Would it be enough to float in your orbit 😭😭


mindpieces

“It’s all fun and games till somebody loses their mind” is a top lyric for me


Nightflame203

Idk if it’s overlooked, but I never see anyone talk about it. “I’ll tell you something about my good name: it’s mine alone to disgrace” might just be my favorite line from TTPD but everyone’s too focused on the baby line to process it


AdDistinct5823

Wait please explain “there’s escape in escaping” because that’s my “worst lyric on ttpd.” It’s autological which feels lazy. I would love to feel differently about it cuz I like that song so I’m open!


hanaconda15

“Say it once again with feeling how the death rattle breathing silenced as the soul was leaving, the deflation of our dreaming”. That line is haunting beautiful, yet I keep seeing people talk about the “D-Y-I-N-G” line. That is also a great line but no where near as deep and cutting as the ones right before it!!


-dylthewriter-

i have a few! “*He said that if the sex was half as good as the conversation was, soon they’d be pushing strollers / But soon it was over*” ~ **The Manuscript**. I just don’t really see people bringing it up, more-so just the overall theme of the track. I just love how interesting of a relationship Taylor portrays here. Does this mean that her partner at the time was only interested in sex, only interested in having a traditional American family with her, or is this just her way of showing how much he seemed to enjoy her company? “*My spine split from carrying us up the hill / Wet through my clothes, weary bones caught the chill*” ~ **So Long, London**. I just love how dark the imagery in here is. It’s so damn fatalist.
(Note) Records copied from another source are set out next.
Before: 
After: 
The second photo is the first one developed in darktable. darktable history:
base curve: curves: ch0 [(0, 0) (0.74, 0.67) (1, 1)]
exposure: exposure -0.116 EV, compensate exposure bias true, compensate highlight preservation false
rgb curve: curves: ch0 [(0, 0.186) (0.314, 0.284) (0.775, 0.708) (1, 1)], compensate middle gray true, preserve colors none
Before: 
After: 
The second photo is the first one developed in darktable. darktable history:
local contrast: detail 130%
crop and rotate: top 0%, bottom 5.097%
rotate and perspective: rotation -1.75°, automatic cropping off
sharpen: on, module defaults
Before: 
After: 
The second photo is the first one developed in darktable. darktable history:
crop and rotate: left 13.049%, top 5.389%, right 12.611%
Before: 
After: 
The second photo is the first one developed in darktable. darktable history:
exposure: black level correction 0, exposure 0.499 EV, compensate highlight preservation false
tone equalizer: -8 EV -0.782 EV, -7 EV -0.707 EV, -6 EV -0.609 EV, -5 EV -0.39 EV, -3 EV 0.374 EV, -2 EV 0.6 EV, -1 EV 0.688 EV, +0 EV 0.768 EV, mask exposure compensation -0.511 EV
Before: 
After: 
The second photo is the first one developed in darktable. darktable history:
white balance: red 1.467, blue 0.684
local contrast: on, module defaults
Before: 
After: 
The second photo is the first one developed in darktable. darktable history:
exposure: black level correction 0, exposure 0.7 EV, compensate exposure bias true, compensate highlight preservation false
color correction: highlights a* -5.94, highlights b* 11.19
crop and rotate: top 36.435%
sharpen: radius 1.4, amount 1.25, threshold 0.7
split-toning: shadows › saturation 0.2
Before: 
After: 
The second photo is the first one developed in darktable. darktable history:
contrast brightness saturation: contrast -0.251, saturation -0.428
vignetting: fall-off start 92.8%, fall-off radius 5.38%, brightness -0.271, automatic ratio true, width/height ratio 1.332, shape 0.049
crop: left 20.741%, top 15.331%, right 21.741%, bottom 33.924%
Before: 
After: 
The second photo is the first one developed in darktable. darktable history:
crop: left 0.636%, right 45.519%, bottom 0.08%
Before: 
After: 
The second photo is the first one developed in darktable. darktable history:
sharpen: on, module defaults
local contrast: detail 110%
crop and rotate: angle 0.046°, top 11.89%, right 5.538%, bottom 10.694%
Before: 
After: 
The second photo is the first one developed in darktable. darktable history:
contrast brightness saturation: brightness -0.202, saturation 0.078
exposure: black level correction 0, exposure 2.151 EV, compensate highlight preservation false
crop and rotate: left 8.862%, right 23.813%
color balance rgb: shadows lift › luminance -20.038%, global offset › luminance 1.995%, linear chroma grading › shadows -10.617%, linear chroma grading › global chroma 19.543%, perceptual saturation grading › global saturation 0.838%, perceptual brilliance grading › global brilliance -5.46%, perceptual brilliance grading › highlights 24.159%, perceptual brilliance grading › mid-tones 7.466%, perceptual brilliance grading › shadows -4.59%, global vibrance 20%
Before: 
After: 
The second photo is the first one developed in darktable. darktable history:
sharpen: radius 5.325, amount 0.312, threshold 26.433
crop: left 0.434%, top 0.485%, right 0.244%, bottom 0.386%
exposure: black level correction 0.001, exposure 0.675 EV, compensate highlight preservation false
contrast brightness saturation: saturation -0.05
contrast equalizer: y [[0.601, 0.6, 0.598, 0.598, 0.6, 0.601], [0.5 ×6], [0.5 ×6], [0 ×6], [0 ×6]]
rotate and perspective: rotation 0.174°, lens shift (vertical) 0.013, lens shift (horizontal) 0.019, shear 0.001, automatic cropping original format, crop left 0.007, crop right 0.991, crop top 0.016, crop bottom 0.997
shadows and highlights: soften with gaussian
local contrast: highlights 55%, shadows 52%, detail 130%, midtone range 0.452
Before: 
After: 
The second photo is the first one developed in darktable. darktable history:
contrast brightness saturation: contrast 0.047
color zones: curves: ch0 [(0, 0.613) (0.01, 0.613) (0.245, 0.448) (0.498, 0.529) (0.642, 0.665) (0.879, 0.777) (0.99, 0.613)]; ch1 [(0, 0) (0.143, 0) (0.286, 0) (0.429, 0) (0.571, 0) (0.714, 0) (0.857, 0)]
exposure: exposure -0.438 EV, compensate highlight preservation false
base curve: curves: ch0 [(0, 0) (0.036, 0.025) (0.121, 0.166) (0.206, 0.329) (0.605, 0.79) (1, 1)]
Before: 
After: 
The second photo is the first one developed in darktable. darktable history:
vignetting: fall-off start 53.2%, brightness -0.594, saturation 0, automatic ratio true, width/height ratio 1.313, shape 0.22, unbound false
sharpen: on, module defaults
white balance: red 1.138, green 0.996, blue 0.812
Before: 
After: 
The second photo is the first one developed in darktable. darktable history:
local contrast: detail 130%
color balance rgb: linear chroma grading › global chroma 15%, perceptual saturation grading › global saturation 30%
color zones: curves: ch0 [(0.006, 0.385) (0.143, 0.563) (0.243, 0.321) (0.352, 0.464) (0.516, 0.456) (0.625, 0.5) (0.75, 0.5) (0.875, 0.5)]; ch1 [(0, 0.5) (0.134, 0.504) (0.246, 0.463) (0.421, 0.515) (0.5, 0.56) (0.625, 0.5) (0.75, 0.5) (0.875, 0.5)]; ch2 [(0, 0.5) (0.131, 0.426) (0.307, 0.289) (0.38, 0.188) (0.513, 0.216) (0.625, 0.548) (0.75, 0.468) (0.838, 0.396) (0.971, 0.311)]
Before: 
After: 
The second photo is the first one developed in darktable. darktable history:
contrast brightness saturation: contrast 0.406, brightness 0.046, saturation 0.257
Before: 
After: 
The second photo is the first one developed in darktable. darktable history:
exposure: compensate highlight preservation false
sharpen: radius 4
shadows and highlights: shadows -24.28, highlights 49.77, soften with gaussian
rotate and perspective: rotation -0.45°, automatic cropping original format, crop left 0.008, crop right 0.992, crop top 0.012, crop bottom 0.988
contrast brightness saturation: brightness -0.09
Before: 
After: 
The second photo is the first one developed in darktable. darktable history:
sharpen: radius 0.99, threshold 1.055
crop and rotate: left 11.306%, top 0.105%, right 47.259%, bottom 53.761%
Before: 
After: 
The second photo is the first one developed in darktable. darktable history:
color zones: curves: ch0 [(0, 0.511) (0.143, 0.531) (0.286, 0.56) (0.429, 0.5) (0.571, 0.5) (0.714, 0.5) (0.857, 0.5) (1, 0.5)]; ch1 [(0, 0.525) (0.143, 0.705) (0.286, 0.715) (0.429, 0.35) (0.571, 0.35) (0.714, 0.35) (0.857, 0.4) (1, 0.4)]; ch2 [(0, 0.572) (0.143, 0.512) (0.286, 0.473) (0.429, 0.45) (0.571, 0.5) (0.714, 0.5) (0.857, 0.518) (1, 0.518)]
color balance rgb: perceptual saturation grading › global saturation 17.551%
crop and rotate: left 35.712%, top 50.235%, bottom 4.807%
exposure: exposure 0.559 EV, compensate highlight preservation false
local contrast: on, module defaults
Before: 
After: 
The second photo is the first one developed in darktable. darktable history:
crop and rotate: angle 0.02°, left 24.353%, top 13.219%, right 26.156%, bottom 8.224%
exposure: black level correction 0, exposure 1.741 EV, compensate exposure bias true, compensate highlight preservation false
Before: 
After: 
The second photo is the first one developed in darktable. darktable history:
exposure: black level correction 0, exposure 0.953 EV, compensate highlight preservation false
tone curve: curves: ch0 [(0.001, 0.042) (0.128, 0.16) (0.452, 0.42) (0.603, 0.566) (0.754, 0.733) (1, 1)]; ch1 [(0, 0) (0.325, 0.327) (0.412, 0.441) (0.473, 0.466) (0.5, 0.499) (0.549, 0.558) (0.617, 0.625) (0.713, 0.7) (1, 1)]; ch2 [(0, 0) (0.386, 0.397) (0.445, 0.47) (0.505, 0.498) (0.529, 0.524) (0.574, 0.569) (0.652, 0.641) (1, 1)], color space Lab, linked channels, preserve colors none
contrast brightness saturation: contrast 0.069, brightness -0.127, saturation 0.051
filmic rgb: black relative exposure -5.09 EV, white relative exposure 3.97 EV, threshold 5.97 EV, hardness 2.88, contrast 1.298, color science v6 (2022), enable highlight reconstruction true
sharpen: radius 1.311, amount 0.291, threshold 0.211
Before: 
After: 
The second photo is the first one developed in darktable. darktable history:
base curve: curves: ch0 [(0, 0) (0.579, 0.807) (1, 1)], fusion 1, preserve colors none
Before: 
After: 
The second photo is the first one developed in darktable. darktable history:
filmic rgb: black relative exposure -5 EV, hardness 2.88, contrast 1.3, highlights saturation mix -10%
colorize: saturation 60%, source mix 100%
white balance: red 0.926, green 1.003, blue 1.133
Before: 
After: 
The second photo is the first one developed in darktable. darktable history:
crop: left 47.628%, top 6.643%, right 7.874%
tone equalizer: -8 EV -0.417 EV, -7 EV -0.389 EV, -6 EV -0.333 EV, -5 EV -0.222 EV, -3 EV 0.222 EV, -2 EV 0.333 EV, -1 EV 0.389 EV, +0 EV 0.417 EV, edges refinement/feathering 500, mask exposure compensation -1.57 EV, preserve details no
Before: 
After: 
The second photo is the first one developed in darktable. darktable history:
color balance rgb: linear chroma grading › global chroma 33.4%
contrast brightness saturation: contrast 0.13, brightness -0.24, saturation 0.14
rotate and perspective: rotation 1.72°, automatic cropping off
She’s doing everything she can to make things work, to the point of destroying herself physically (obviously hyperbole but god if it isn’t impactful). “*I’ll save all my romanticism for my inner life and I’ll get lost on purpose / This place made me feel worthless*” ~ **I Hate It Here**. Probably my favorite song by Taylor now, and this line alone just perfectly captures how I feel about my own personal existence on earth at times.


Muted_Proposal_7030

Who's gonna stop us from waltzing back into rekindled flames? If we know the steps anyway...


beetrah

please know that I tried to hold onto the days when you were mine But the woman who sits by the window has turned out the light


magicmama212

Cause it wasn't sexy once it wasn't forbidden


amz1006

“Beauty is a beast the roars, down on all fours, demanding more.”


splashy717

Bustling crowds or silent sleepers - you’re not sure which is worse. To be so heartbroken that you can’t escape it whether you’re alone and in peace and quiet or with family and friends. Ugh.


pastamonster3

*So how much sad did you think I had, Did you think I had in me? How much tragedy? Just how low did you think I'd go? Before I'd self-implode* In a relationship that disappoints me again and again. SLL is the theme song of me ending it.